The SACP recently fought a by-election for the first time — in Metsimaholo in the Free State.

How will next week’s ANC electoral conference affect the alliance at the 2019 general elections and beyond? Cosatu was first off the mark in endorsing deputy president Cyril Ramaphosa for the ANC presidency. Its large unions such as Nehawu led the way and are key agitators for the SACP to contest elections under the red flag.

Ramaphosa is by no means Cosatu’s ideal candidate: it has a bone to pick with him over his endorsement of the National Development Plan (NDP). Rejection of the NDP also led to a split in Cosatu and the expulsion of metalworkers’ affiliate, Numsa.

Still, Ramaphosa is more acceptable to Cosatu than his rival Nkosazana Dlamini-Zuma, who it believes would be an extension of Zuma.

But if she wins, the SACP will hold a special congress to reaffirm its decision to contest future polls. Cosatu would canvass members over whether to back the SACP or stick with the ANC.

It remains to be seen whether the SACP under Blade Nzimande has the backbone to cut loose from a relationship which has rewarded its leaders.
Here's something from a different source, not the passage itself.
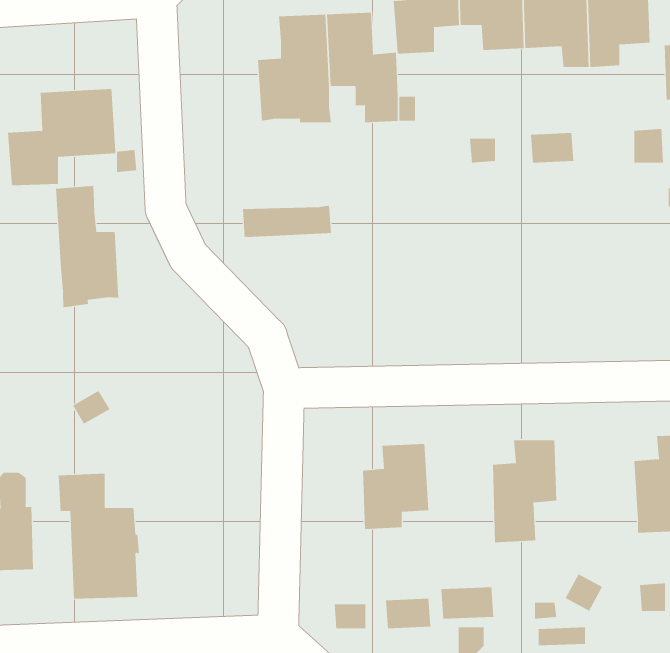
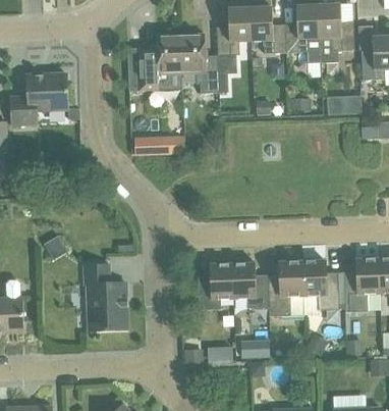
building: [56,185,119,308] -> none
building: none -> [301,260,345,315]
building: none -> [232,262,269,316]
building: [58,473,140,599] -> [84,263,127,330]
Any further loss of ANC support at the 2019 polls (which is expected if Dlamini-Zuma triumphs this month) would force Cosatu and the SACP into a radical rethink.

The SACP on Sunday declared that it would be a "mistake for [it] to over-invest expectations in the [ANC] conference". It was at pains to say it was not endorsing any particular candidate. Even so, it boils down to which candidate would be more amenable to reconfiguring the alliance.

This is simply an unknown for the SACP and Cosatu at this stage.